> Extrait du texte
****************

Ce temps maudit, ce temps béni, les ancêtres de Liz Mc Comb l'ont
trop bien connu pour qu'elle puisse l'oublier ne fut-ce qu'un instant.
C'était le temps pas si lointain où des millions d'Africains sont
devenus Américains malgré eux, où ils n'avaient plus pour survivre
que les vestiges de leur culture et les fondements d'une religion
qui leur était imposée, mais qui leur a donné des raisons d'espérer.
En quelques dizaines d'années (au début du XIXème siècle) les esclaves
afro-américains sont devenus les plus ardents, les plus fervents
de tous les Chrétiens. Malgré leur condition, parce que cette religion
ne leur parlait que d'amour, d'humanité et de liberté, de tout ce
qui leur avait été volé, ils l'ont adoptée et lui ont donné en retour
la plus belle musique qu'elle ait inspiré à ses fidèles depuis Jean-Sébastien
Bach. Les "spirituals" et les "gospel songs"
constituent le plus riche répertoire de musique sacrée des deux
derniers siècles.
Musique d'esclaves, puis de parias et de misérables: l'abolition
dont on célèbre aujourd'hui les dates symboliques n'y a pas changé
grand chose. "Same old shit", comme on dit dans les ghettos:
au seuil du XXIème siècle, il vaut mieux être blanc en Amérique
du Nord, comme partout ailleurs.
Le seul résultat positif de cette interminable tragédie, c'est la
splendeur d'une musique intacte, rescapée d'une époque où elle était
l'unique voie de l'espoir. Le Gospel est devenu universel, il a
inspiré toute la musique populaire du XXème siècle (jazz, rhythm'n'blues,
rock'n'roll, soul, reggae, funk, rap...) et, aux Etats-Unis, demeure
la musique la plus riche et la plus vivante. Tout le monde aime
le Gospel... mais c'est encore et avant tout la musique des pauvres,
de ceux à qui (selon l'Evangile) appartient le Royaume des Cieux.

****************

> Données fournies
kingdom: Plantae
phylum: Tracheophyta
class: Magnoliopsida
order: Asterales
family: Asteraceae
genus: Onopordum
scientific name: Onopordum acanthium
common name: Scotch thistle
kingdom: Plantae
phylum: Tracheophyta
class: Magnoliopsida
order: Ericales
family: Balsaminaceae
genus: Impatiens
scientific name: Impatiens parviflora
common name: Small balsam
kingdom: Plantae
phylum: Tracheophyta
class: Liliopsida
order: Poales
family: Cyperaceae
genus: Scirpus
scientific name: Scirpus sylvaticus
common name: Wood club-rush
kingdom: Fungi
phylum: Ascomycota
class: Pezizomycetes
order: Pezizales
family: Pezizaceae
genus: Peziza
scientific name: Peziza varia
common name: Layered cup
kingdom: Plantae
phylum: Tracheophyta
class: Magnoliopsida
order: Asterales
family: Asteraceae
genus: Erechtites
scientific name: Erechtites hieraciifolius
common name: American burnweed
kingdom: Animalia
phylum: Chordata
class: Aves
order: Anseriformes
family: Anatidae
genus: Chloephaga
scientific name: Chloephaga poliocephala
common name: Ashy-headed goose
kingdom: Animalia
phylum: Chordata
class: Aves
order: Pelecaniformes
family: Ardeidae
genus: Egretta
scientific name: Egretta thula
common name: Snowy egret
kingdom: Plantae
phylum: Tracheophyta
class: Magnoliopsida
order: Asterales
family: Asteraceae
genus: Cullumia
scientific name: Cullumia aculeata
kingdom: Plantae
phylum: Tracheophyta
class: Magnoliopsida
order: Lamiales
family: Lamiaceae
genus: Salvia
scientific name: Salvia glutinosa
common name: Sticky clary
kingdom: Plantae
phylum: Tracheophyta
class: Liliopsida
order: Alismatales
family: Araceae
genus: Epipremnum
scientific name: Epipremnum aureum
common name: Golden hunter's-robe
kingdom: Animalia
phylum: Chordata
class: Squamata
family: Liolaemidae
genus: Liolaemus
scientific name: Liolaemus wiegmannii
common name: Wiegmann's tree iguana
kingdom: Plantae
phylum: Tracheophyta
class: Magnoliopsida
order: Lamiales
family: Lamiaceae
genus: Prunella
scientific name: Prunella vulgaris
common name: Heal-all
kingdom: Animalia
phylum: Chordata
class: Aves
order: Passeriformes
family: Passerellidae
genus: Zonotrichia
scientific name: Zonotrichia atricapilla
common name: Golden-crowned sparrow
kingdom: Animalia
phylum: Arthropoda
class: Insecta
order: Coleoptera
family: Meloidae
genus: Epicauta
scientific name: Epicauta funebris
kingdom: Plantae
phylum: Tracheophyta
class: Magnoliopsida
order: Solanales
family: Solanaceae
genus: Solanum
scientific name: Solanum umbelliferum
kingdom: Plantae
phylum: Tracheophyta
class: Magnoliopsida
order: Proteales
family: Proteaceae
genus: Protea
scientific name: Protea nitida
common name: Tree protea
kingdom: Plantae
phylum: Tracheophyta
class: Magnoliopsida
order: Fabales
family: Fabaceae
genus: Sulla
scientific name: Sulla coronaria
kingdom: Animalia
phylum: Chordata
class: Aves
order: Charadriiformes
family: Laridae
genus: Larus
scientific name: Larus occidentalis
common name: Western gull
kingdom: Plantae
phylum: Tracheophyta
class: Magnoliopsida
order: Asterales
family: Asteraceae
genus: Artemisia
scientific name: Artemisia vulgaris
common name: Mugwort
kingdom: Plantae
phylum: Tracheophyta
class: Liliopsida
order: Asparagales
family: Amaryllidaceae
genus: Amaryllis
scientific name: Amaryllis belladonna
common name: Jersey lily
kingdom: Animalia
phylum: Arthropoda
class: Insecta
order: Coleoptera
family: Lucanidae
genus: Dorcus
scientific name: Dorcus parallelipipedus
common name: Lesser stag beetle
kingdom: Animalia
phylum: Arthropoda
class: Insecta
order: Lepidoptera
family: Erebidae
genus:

****************

> Votre travail
a. Recopiez le passage du texte sur le gospel qui va de « Le seul résultat » jusqu'à « Royaume des Cieux. ».
b. Dans les lignes de données, de celle qui contient « order: Poales » jusqu'à celle qui contient « common name: Snowy egret », remplacez « common name » par « vernacular name » sans rien modifier d'autre. Ne donnez que ces lignes.

> Corrigé
a.
Le seul résultat positif de cette interminable tragédie, c'est la
splendeur d'une musique intacte, rescapée d'une époque où elle était
l'unique voie de l'espoir. Le Gospel est devenu universel, il a
inspiré toute la musique populaire du XXème siècle (jazz, rhythm'n'blues,
rock'n'roll, soul, reggae, funk, rap...) et, aux Etats-Unis, demeure
la musique la plus riche et la plus vivante. Tout le monde aime
le Gospel... mais c'est encore et avant tout la musique des pauvres,
de ceux à qui (selon l'Evangile) appartient le Royaume des Cieux.

b.
order: Poales
family: Cyperaceae
genus: Scirpus
scientific name: Scirpus sylvaticus
vernacular name: Wood club-rush
kingdom: Fungi
phylum: Ascomycota
class: Pezizomycetes
order: Pezizales
family: Pezizaceae
genus: Peziza
scientific name: Peziza varia
vernacular name: Layered cup
kingdom: Plantae
phylum: Tracheophyta
class: Magnoliopsida
order: Asterales
family: Asteraceae
genus: Erechtites
scientific name: Erechtites hieraciifolius
vernacular name: American burnweed
kingdom: Animalia
phylum: Chordata
class: Aves
order: Anseriformes
family: Anatidae
genus: Chloephaga
scientific name: Chloephaga poliocephala
vernacular name: Ashy-headed goose
kingdom: Animalia
phylum: Chordata
class: Aves
order: Pelecaniformes
family: Ardeidae
genus: Egretta
scientific name: Egretta thula
vernacular name: Snowy egret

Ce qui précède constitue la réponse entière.